(Records from a data collection)
========================

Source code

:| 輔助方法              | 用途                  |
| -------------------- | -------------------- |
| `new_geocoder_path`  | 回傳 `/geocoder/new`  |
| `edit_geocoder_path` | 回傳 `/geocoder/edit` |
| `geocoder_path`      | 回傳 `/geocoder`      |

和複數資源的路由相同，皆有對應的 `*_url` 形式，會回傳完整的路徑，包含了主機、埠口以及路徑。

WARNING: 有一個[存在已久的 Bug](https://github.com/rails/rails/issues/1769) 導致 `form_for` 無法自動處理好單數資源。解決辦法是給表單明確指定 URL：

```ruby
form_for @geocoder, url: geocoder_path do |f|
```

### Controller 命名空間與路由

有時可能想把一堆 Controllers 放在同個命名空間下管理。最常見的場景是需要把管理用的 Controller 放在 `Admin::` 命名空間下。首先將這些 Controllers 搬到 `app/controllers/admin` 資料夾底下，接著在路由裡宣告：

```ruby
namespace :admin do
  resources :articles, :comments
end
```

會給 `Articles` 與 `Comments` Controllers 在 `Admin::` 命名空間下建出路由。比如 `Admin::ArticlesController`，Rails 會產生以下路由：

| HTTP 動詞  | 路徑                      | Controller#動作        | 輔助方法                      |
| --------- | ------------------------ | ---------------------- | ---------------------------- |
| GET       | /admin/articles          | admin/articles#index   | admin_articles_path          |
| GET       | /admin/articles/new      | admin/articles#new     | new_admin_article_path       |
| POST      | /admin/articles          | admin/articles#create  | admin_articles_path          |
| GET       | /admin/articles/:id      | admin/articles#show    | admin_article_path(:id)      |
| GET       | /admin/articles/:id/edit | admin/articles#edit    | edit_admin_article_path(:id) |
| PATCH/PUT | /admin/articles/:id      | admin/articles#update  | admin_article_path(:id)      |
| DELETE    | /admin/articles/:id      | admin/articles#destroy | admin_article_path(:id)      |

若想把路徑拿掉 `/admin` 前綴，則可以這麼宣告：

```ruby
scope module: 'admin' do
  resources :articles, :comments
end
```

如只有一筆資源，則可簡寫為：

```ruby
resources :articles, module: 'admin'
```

========================

Exercise directions — The lines from the top of the data above down to the line containing "### Controller 命名空間與路由" are to be copied exactly; no other line should appear.

Answer space —
Source code

:| 輔助方法              | 用途                  |
| -------------------- | -------------------- |
| `new_geocoder_path`  | 回傳 `/geocoder/new`  |
| `edit_geocoder_path` | 回傳 `/geocoder/edit` |
| `geocoder_path`      | 回傳 `/geocoder`      |

和複數資源的路由相同，皆有對應的 `*_url` 形式，會回傳完整的路徑，包含了主機、埠口以及路徑。

WARNING: 有一個[存在已久的 Bug](https://github.com/rails/rails/issues/1769) 導致 `form_for` 無法自動處理好單數資源。解決辦法是給表單明確指定 URL：

```ruby
form_for @geocoder, url: geocoder_path do |f|
```

### Controller 命名空間與路由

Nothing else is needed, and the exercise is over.